We create long-term value by running high-conviction portfolios informed by our own security analysis. We don’t chase yield, and we see loss avoidance as more crucial to returns than identifying winners.
- Comprehensive set of capabilities covering benchmark-orientated, liability-related and absolute-return strategies
- Proprietary credit-research model helps avoid losers as well as identify winners
- Global reach with experienced teams around the world
- Security focus on value relative to fundamental quality
- Emphasis on risk oversight to reduce losses
- Our long-standing Asian presence supports insight into emerging markets
Capabilities in focus
Total Return Bonds
Although bonds are primarily valuable to investors for their yields, total-return bond strategies focus not only on yields but also on the capital appreciation that judicious bond investing can produce. These strategies can explore opportunities in niche markets and invest in local-currency foreign bonds. Total-return bond strategies can also shift bond durations and adopt positions across multiple yield curves. They can thus provide protection against rising rates, weakening currencies and volatility in mainstream fixed-income markets.
Corporate bonds offer a diverse range of investment opportunities. Investment-grade corporate bonds have higher yields than those of government bonds, allowing for superior income streams, yet still provide a high degree of stability and a low risk of default. By considering the full spectrum of credit quality, investors can also take on more risk through including high-yield bonds in their portfolios.

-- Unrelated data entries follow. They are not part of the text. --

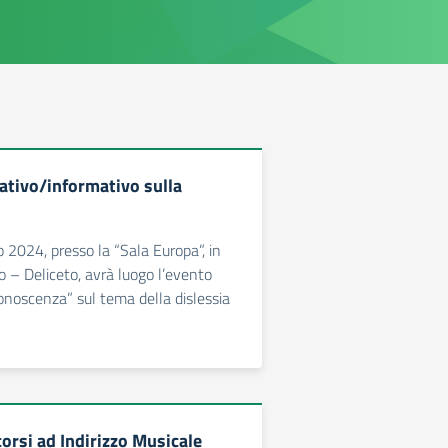
ativo/informativo sulla
 2024, presso la “Sala Europa”, in
o – Deliceto, avrà luogo l’evento
conoscenza” sul tema della dislessia
orsi ad Indirizzo Musicale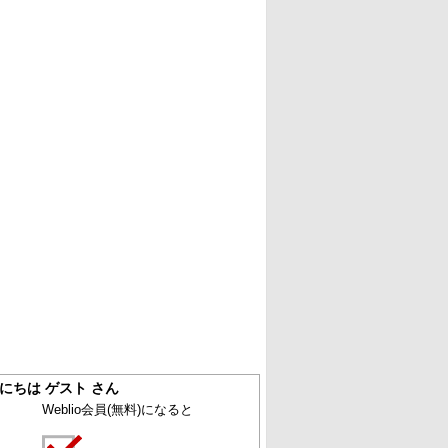
にちは ゲスト さん
Weblio会員
(無料)
になると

Asian bonds provide investors with exposure to some of the world’s most dynamic economies and enterprises. The economies of Asian countries are growing faster than those of the Western world, and the current-account balances of Asian countries are improving. Credit quality has improved markedly too. Asian bonds that are denominated in local currencies rather than in hard currencies (typically the US dollar) offer additional diversification benefits, in that they are less exposed to movements in US interest rates, but instead respond to domestic conditions in their own countries.
Emerging market debt
Emerging-market debt offers investors an important avenue for diversification as well as an attractive asset class in its own right. The economies of the developing world continue to grow faster than those of the developed world, and the current-account balances of emerging nations are improving. Meanwhile, credit quality has improved markedly in developing nations, so that the typical component of an emerging-market bond index is investment grade. Emerging-market bonds denominated in local currencies rather than in hard currencies (typically the US dollar) offer additional diversification benefits, in that they are less exposed to movements in US interest rates, but instead respond to domestic conditions in their own countries.